La campagne électorale est lancée. Depuis le vendredi 6 juin à 0 heures. Dans une morosité totale. Si l’on excepte Nouakchott – Tevragh Zeïna, devrais-je plutôt dire, les autres moughataas pauvres ne semblent guère concernées par ce « sport de riches » – et Kaédi où le président-candidat a entamé sa tournée, dans le reste du pays, c’est comme si rien n’a changé. L’ambiance bon enfant, la ferveur partisane et la bonne humeur, qui ont marqué les campagnes précédentes, sont, cette fois, totalement absentes. L’absence de challengers sérieux, pour une élection gagnée d’avance, a, sans doute, influé négativement sur l’engagement des militants et autres « souteneurs professionnels ». Ould Abdel Aziz l’a d’ailleurs bien compris, en s’attaquant, ouvertement, à l’opposition boycottiste, « oubliant » ses rivaux de l’heure, auxquels il n’a adressé la moindre pique. Le bon sens aurait bien voulu qu’il leur taille quelques petites croupières, ne serait-ce que pour donner un semblant de crédibilité à un processus à sa botte. Dont l’issue ne fait pas de doute mais dont l’enjeu principal est le taux de participation. Ce n’est pas pour rien, d’ailleurs, qu’Aziz a beaucoup insisté, dans son discours d’ouverture, sur la nécessité de se mobiliser pour le vote. L’ombre du Forum National pour la Démocratie et l’Unité plane sur la campagne. L’immense marche qu’il a organisée, la semaine passée, sonne comme une alerte pour le pouvoir, désormais dans l’obligation d’obtenir un taux de participation honorable. Ce qu’il ne semble pas avoir compris. La mobilisation n’est toujours pas au point et le nerf de la guerre est le grand absent de cette campagne.

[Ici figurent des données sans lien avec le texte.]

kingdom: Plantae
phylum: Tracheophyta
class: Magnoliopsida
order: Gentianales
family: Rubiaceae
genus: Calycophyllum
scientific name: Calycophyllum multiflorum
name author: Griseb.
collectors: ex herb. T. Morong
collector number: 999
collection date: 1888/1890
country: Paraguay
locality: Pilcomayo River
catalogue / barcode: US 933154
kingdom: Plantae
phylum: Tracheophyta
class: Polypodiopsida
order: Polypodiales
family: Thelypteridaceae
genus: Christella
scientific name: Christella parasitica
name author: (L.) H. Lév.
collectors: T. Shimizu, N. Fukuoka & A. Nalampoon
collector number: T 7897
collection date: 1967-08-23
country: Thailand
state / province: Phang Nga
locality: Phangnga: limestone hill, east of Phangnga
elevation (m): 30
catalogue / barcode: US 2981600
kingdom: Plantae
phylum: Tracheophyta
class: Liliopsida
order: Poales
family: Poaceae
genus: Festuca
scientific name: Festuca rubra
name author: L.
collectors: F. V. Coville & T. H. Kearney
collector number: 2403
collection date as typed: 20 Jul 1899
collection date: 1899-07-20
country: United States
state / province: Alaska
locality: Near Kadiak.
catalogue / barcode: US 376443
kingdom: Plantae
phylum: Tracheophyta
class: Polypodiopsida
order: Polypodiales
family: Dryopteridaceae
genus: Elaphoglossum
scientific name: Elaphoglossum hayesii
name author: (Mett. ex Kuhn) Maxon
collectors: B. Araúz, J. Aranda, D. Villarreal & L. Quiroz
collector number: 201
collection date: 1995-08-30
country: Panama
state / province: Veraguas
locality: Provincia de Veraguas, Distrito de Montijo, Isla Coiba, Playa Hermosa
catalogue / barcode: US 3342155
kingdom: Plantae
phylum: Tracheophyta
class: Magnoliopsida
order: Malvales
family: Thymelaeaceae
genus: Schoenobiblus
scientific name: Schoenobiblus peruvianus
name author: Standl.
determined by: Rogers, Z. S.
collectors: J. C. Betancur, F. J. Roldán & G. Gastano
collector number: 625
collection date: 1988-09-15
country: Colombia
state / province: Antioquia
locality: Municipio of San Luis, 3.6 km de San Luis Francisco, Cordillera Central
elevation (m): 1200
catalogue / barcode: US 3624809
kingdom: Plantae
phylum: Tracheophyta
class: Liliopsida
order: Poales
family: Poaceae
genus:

Habitués, par le passé, à voir l’argent couler, à flots, avant toute élection, les Mauritaniens acceptent difficilement d’en être sevrés. L’absence de la moindre conviction politique étant la « qualité » la plus partagée, il faut délier les cordons de la bourse, si l’on ne veut pas être jeté aux orties.
On évoque, pourtant, quelques milliards qui auraient été collectés, auprès des banquiers et autres hommes d’affaires, toujours prompts à se montrer généreux, chaque fois que le titulaire du Palais gris se lance dans une campagne pour son élection, pour le Livre ou le Savoir pour tous. Deux ou trois d’entre eux sont toujours aux premières loges, aux meetings du président-candidat. On se demande d’ailleurs à quel titre. La démocratie, ailleurs, préfère ne pas voir les argentiers qui la manipulent. Ici, ils doivent s’exhiber, pour la motiver. Et l’arroser. Il ne restera plus qu’à relever le taux de participation pour mesurer l’ouverture des vannes. Comme un compteur SNDE. C’est simple, la politique en Mauritanie, ça coule de source…
                                                                                                   Ahmed Ould Cheikh

dimanche 1 juin 2014

Editorial: A quand la fin du néant ?

Les dés sont désormais jetés. L’élection présidentielle aura bien lieu le 21 juin prochain. Le pouvoir n’ayant strictement rien concédé à une opposition qui n’en demandait pas tant. Résultat des courses : une élection tronquée, comme les législatives et municipales de l’année dernière. Sans opposition véritable, point de scrutin crédible, serait-on tenté de dire. Le pauvre citoyen, à qui personne n’a demandé son avis, semble, lui, hors-jeu de ces chaises plus grinçantes que musicales. Sa vie est, désormais, non pas un long fleuve tranquille mais un parcours du combattant. Il observe, de loin, les querelles de chapelles et se dit qu’au vu des expériences passées et quel que soit celui qui héritera des commandes, son quotidien n’en sera que plus dur. Il avait écouté, religieusement, celui qui s’était baptisé « président des pauvres » et qui entend bien le rester, grâce aux prix de plus en plus inabordables. « Président, de plus en plus riche, des plus en plus pauvres » : ne s’est-il pas joliment orné, le titre de notre prince ? Comme ceux qui l’ont précédé et ceux qui le suivront, notre Raïs demeure fidèle à la même religion : le petit peuple ne mérite pas qu’on se tracasse pour son bonheur. Il est petit, que voulez-vous… Tel un mouton de Panurge, il vous suivra, tant que vous resterez en selle. Trotte donc, belle chamelle ! On aura toujours des matraques pour tabasser les ânes qui refuseraient d’avancer. Il y en a de plus en plus, d’ailleurs, de ces grandes oreilles qui n’entendent rien. C’est bien normal : l’Education n’éduque plus personne, depuis belle lurette. Quant à la Santé, elle est à l’agonie. La Justice ? Totalement inféodée à l’Exécutif. La vie ? De plus en plus chère. L’ouguiya bat de l’aile. Mais qui se soucie de ces détails ? On a accroché le pays aux résultats d’un hypothétique dialogue qui n’a jamais rien donné. Il y reste suspendu, comme une corde de puits à un arbre mort. Les puisatiers, ceux qui étaient censés abreuver le peuple, ils n’ont, eux, plus qu’un souci en tête : le pouvoir ! Comment y accéder, comment s’y maintenir ? Et pendant que ceux-là se prennent la tête à ce vertige, le troupeau des ânes et des moutons grignote, comme il peut, en attendant une toujours plus illusoire soudure. Alors, une élection farceuse par-ci, une farce électorale par-là, ça l’occupe… Mais ça l’amuse de moins en moins. On en verra bien la fin, de ce néant. Un jour ou l’autre.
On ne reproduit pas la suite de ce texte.